* **The problem**: The pictures do not go in the copy. Reproduce the rest of the entries exactly.

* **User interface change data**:
((

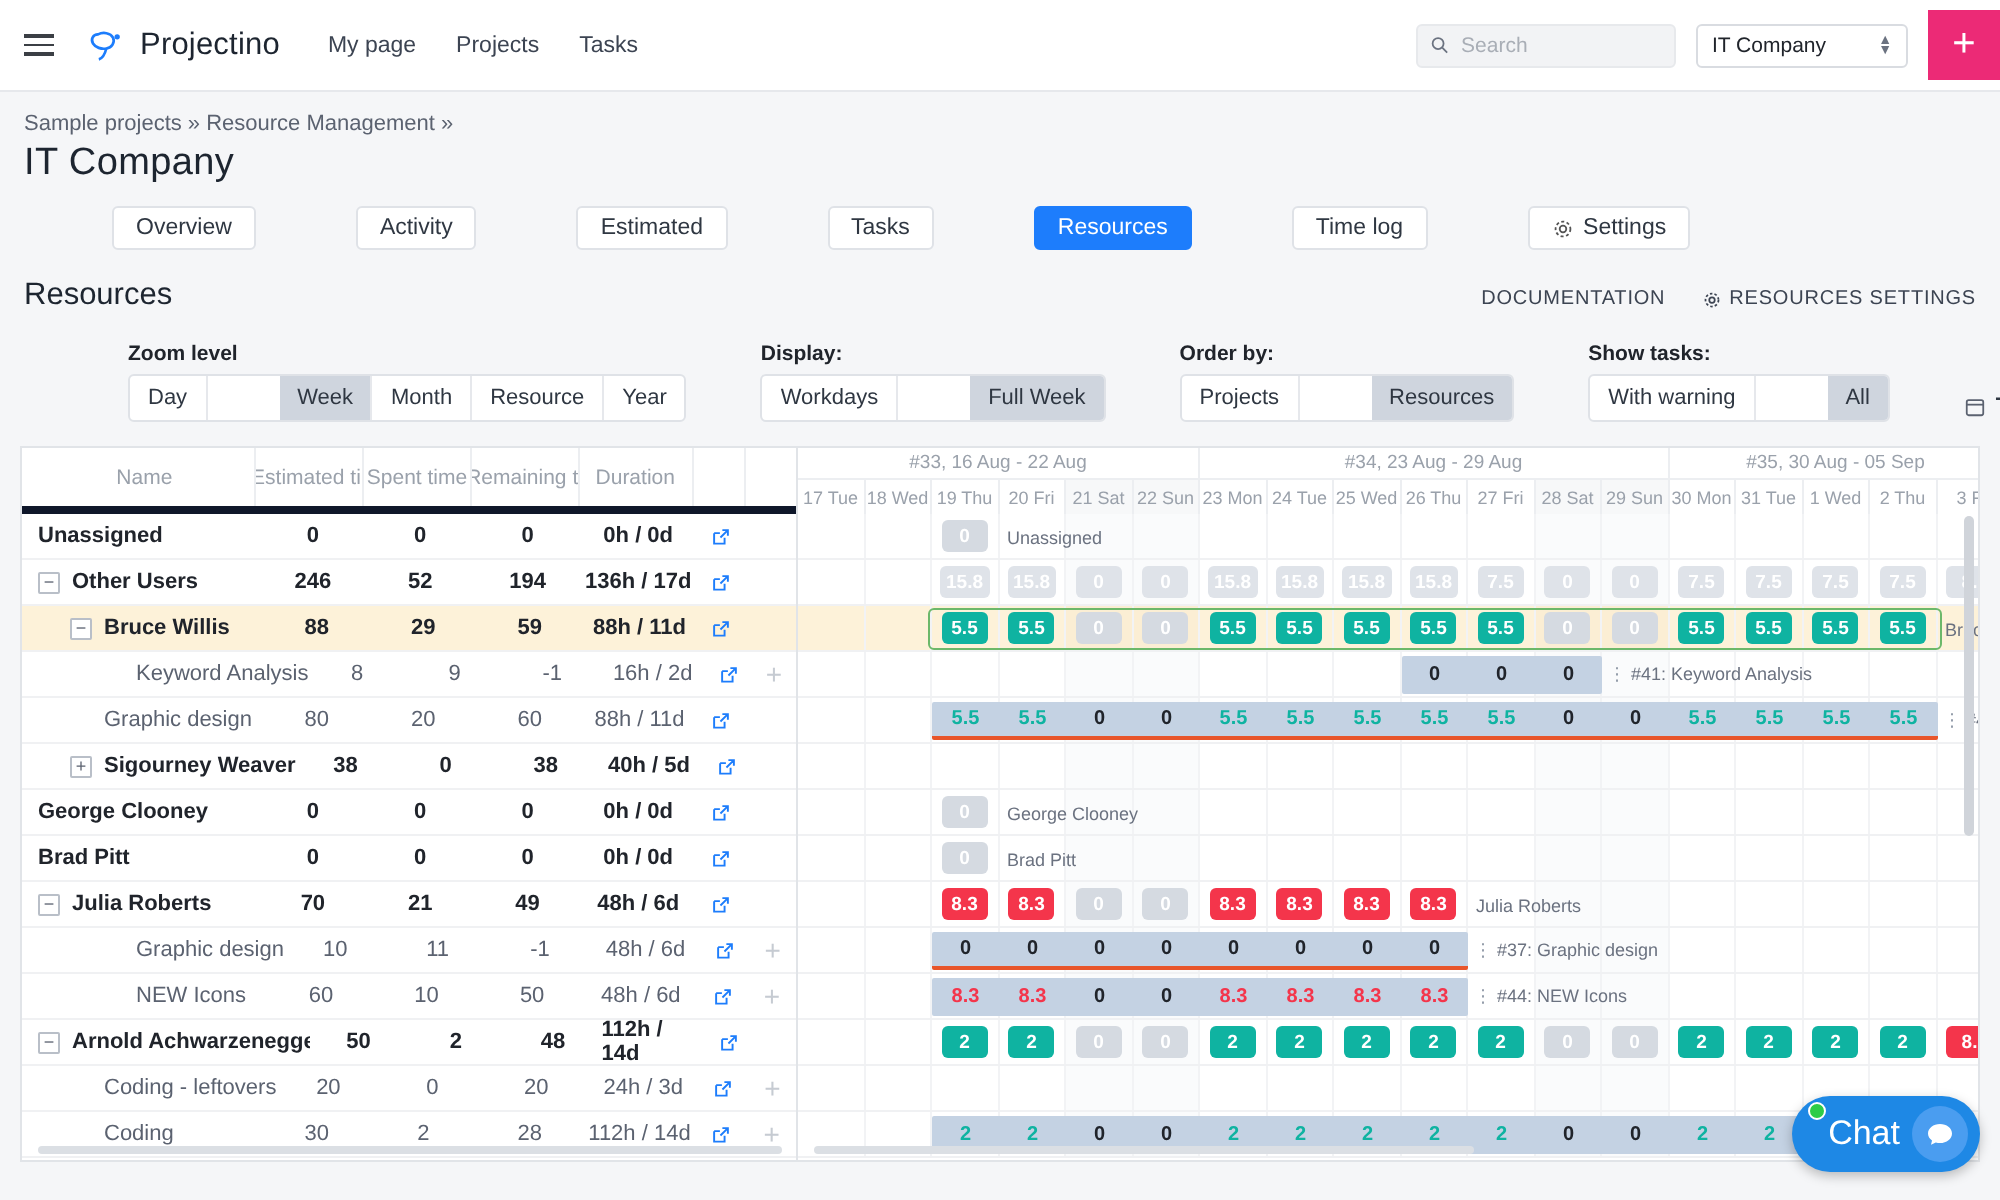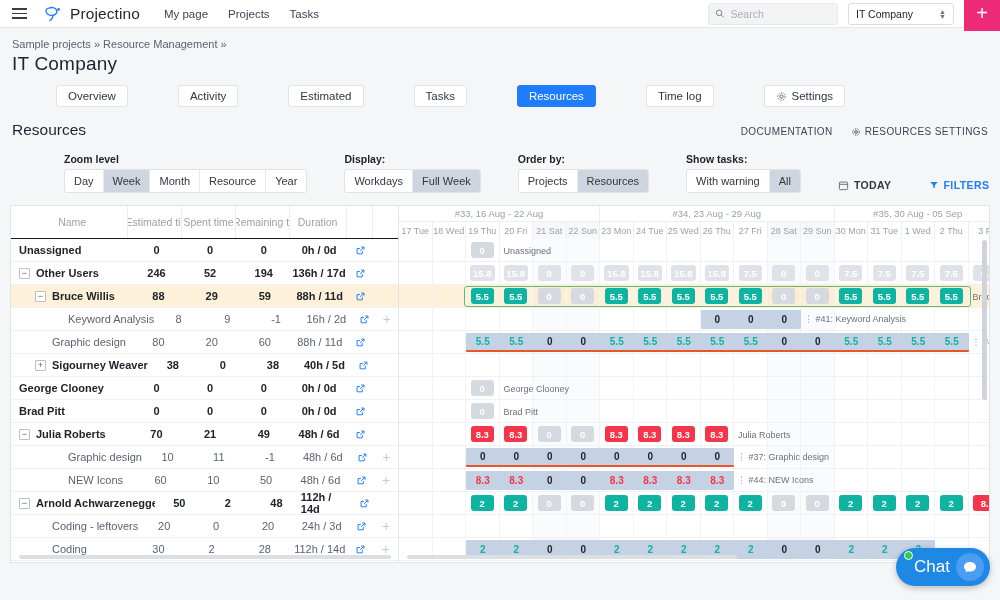"Projectino" .topnav { height: 28px -> 46px }
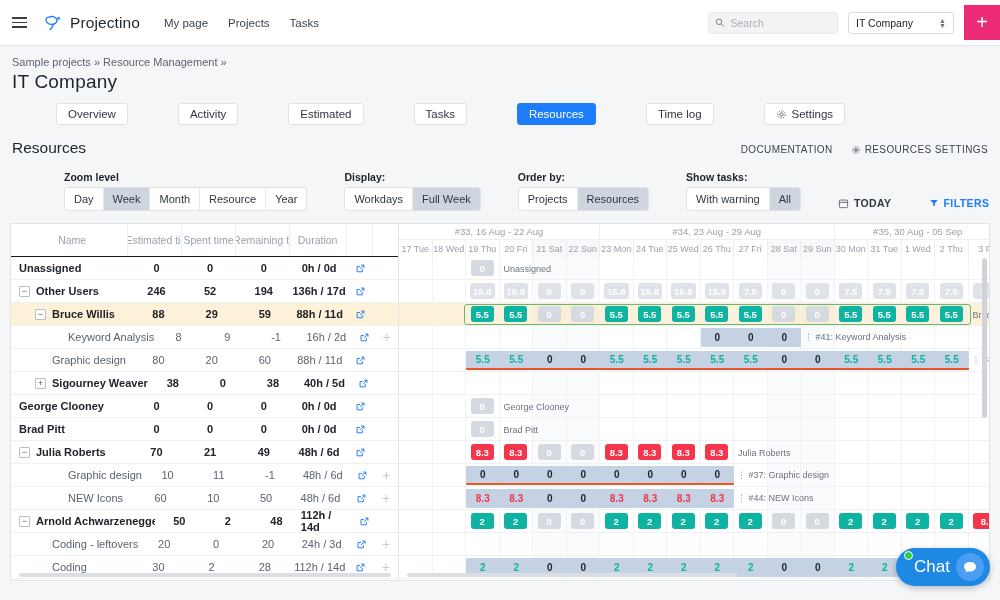"Week" .seg div.on { margin-left: none -> 36px }
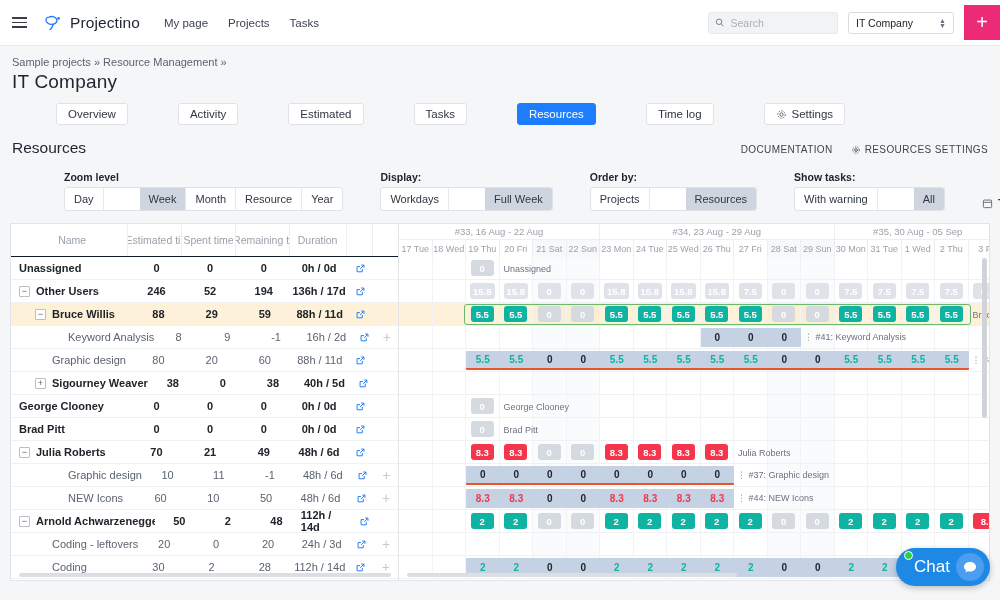"Name" .hdr { border-bottom: 1px solid #0f172a -> 4px solid #0f172a }
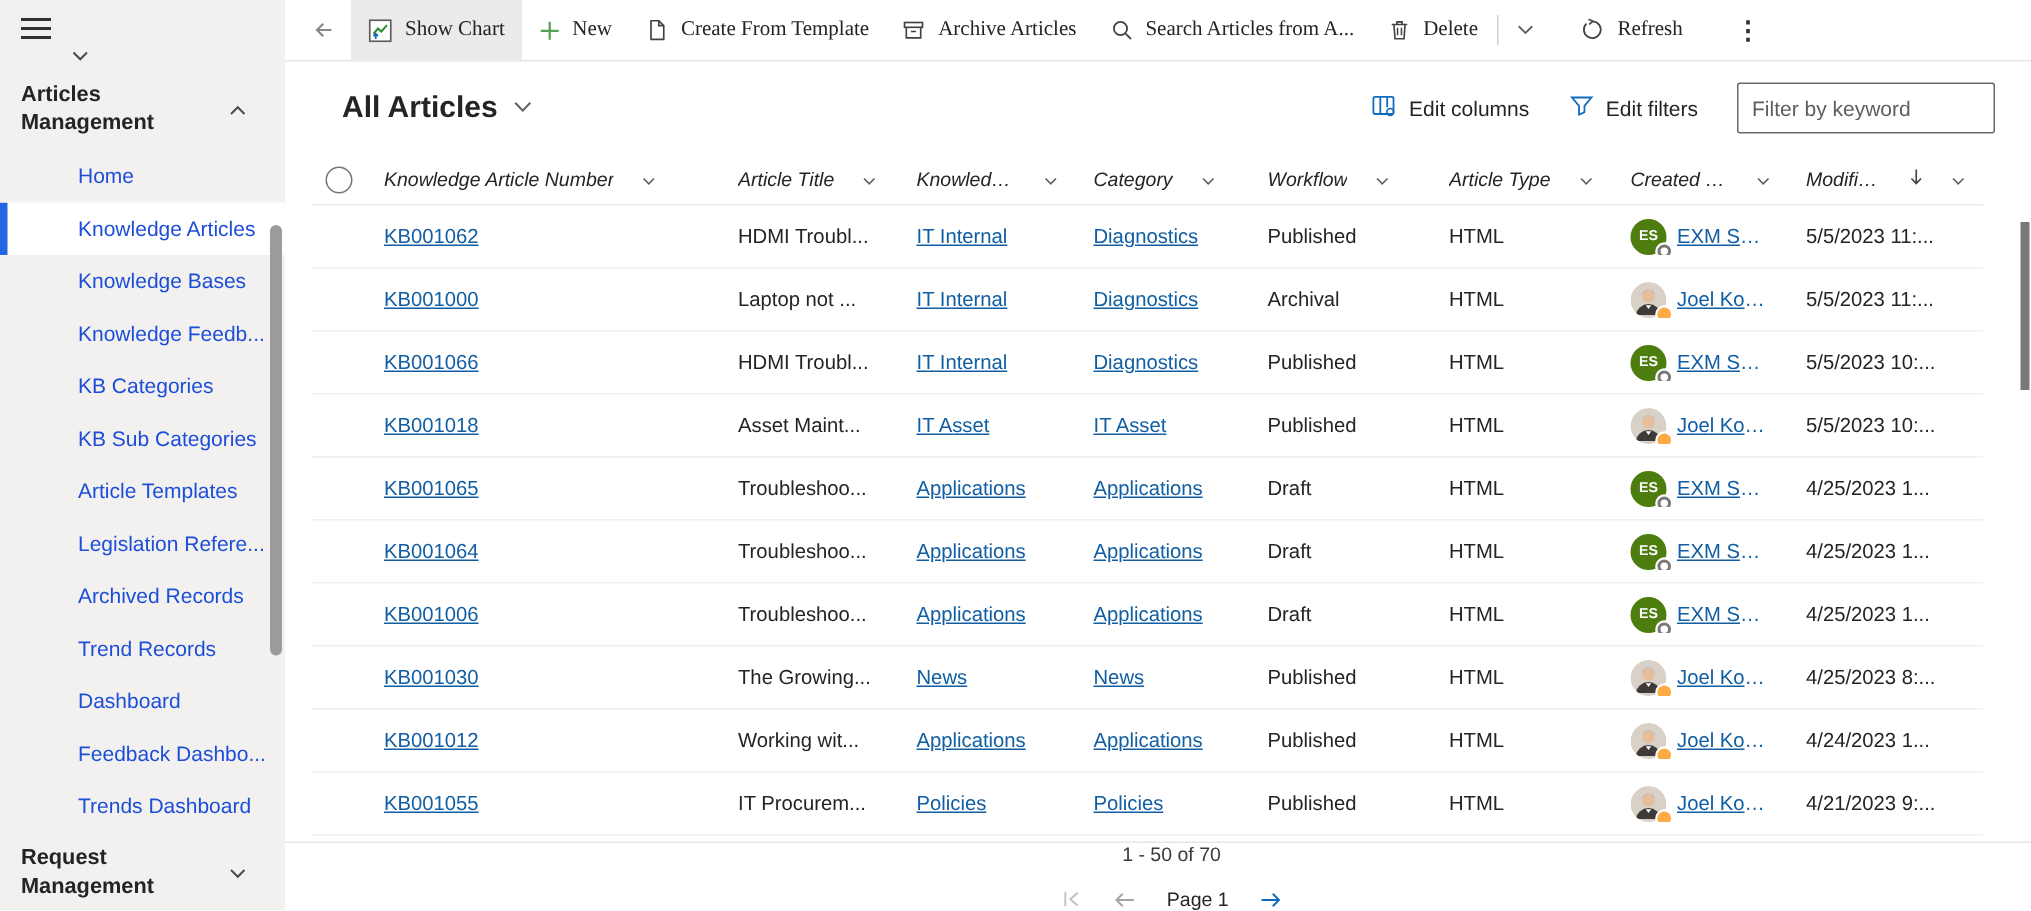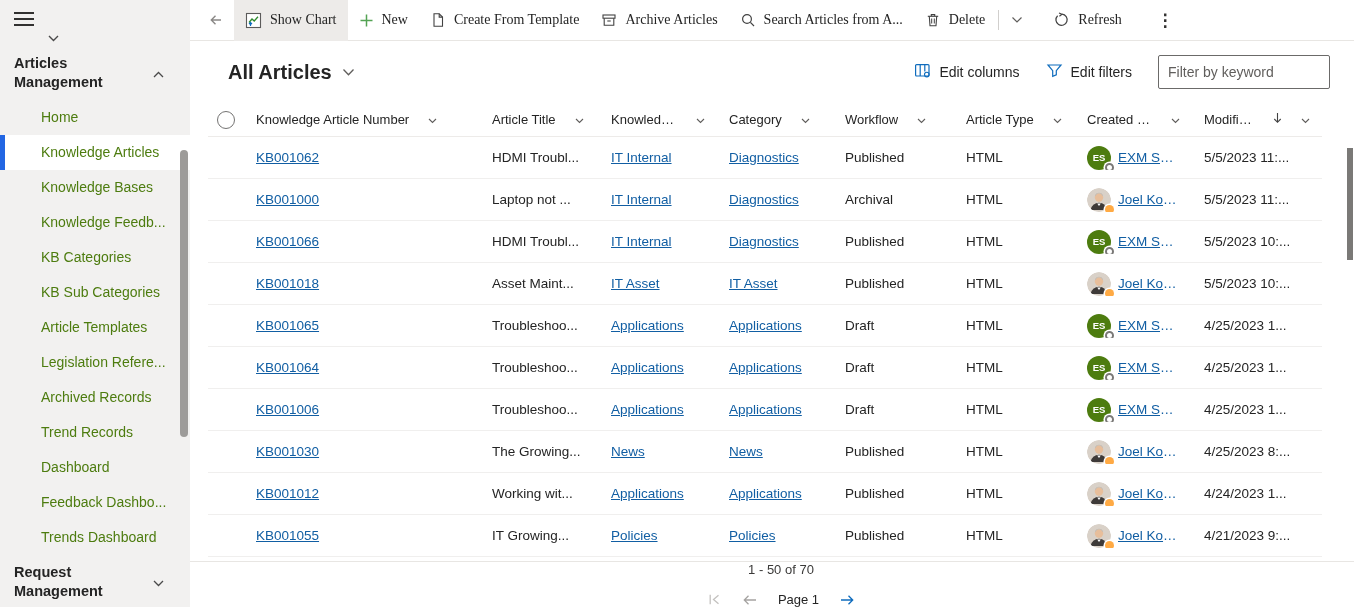"Home" .sb-item { color: #4d7c0f -> #1d4ed8; padding-left: 41px -> 52px }
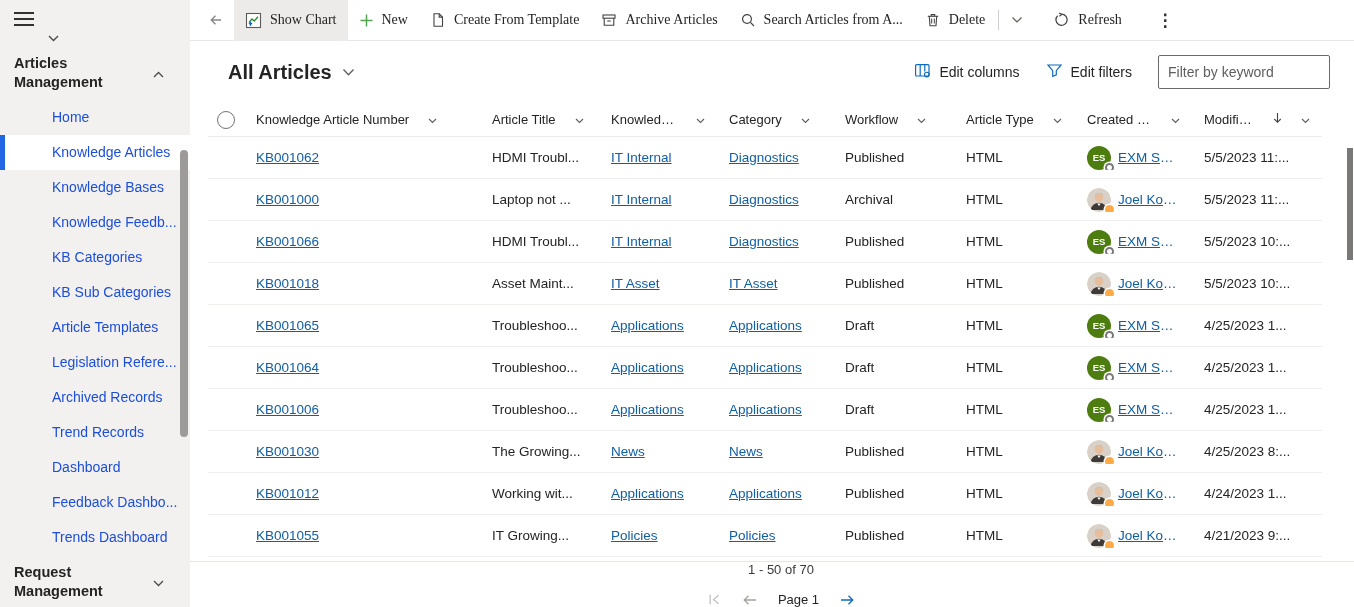"Knowledge Article Number" .hcell { font-style: none -> italic }
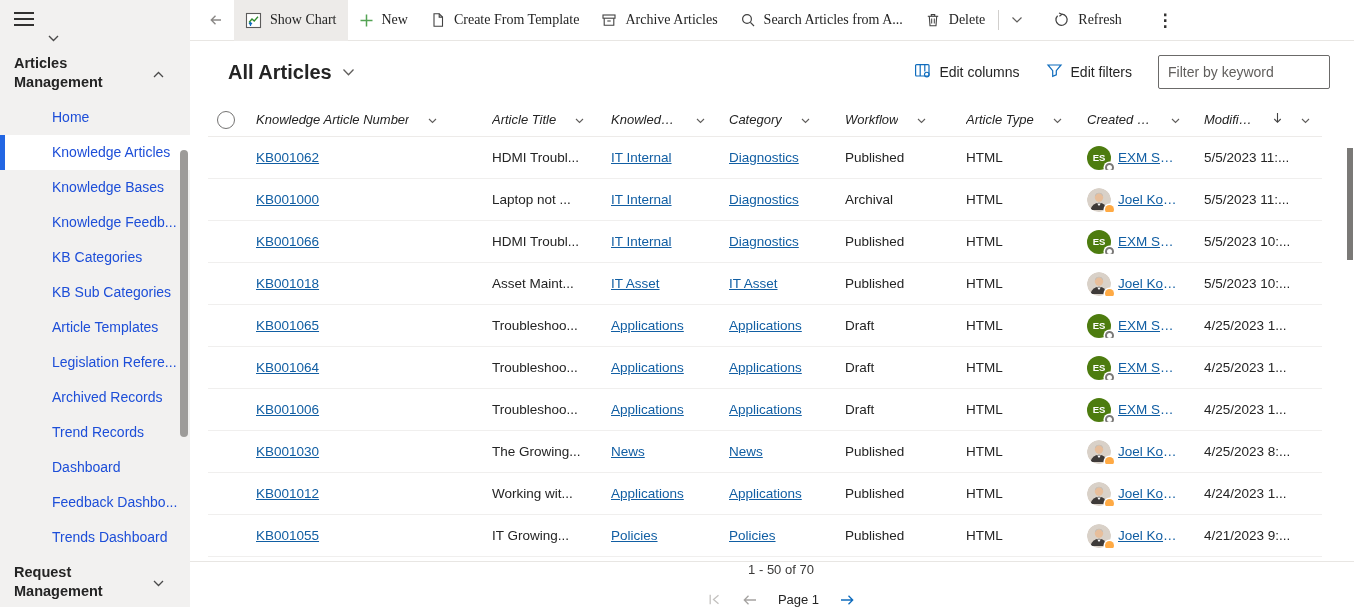"IT Growing..." span { text: Growing -> Procurem }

))

* **Exercise output**:
"Projectino" .topnav { height: 28px -> 46px }
"Week" .seg div.on { margin-left: none -> 36px }
"Name" .hdr { border-bottom: 1px solid #0f172a -> 4px solid #0f172a }
"Home" .sb-item { color: #4d7c0f -> #1d4ed8; padding-left: 41px -> 52px }
"Knowledge Article Number" .hcell { font-style: none -> italic }
"IT Growing..." span { text: Growing -> Procurem }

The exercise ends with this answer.